▶ Source passage:
Review 5: The Political Economy of the New Deal
by Jim F. Couch and William F. Shughart
North Greenville College,
The Quarterly Journal of Austrian Economics, Volume 2, Number 4 (Winter 1999)
With another U.S. presidential election nearly upon us, it is almost certain that Democratic party candidates (and some Republicans) will evoke the name of
Franklin Delano Roosevelt, the president whose administration gave America the New Deal, which historians and all-too-many economists believe was an
appropriate response to the Great Depression. Since Time Magazine named FDR as one of the greatest men of the century, we shall once again hear how
Roosevelt and his “New Deal” lifted the country from the depths of depression and once again gave us hope – and the kind of government that could
respond to whatever crisis would ail our body politic.

▶ Material provided:
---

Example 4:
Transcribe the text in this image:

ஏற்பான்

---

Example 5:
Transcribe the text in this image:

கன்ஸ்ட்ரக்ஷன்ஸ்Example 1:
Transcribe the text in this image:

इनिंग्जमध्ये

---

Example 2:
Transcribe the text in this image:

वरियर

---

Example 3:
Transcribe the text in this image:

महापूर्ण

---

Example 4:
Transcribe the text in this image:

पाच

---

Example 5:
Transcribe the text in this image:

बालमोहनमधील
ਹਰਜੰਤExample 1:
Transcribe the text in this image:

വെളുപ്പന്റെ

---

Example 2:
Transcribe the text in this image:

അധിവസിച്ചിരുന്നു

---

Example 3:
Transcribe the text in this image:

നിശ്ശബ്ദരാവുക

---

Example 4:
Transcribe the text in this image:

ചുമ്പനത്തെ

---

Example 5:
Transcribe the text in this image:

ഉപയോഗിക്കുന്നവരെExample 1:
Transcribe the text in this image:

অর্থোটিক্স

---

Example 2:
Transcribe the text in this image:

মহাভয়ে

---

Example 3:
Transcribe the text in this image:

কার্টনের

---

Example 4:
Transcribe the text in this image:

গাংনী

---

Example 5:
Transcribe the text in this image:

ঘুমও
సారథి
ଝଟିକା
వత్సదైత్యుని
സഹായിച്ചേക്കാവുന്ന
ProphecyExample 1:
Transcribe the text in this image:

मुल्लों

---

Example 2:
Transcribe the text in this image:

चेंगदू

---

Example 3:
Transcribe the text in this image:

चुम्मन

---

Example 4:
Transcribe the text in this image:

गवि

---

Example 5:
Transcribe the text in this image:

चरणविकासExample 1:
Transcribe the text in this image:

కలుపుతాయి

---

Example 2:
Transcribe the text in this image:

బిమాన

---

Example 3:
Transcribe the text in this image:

▶ Tasks for this exercise:
**1)** Which magazine named FDR one of the greatest men of the century, according to the New Deal review?
**2)** In the New Deal review, what reason do the authors give for expecting that "we shall once again hear" how Roosevelt and his "New Deal" lifted the country out of the depression? Answer in one to three sentences.
**3)** Go on with the New Deal review, picking up right after its last sentence.

▶ Per-task outputs:
**1)** Time Magazine.

**2)** They expect it because Time Magazine named FDR one of the greatest men of the century. This comes as another U.S. presidential election nears, when Democratic candidates, and some Republicans, are almost certain to call up Roosevelt's name.

**3)**
The New Deal did no such thing, of course, but politicians and academic scribblers are fond of telling their audiences that Roosevelt’s creation of a gaggle of
alphabet-soup programs was an “innovative” and “compassionate” response to the economic calamity caused by the “collapse of capitalism.” If winners
truly write history, then the dearth of books by economists critical of the New Deal – despite the fact that the Great Depression has been studied more than
any other economic event in U.S. history – clearly demonstrates where free markets rate with much of this country’s intelligentsia.
Economic literature that challenges the New Deal orthodoxy is fairly scant. Murray Rothbard’s America’s Great Depression (1963) successfully refutes
the charge that the economic collapse was a failure of the free market. However, Rothbard stops his historical analysis at the end of Herbert Hoover’s term
and does not deal directly with Roosevelt’s programs.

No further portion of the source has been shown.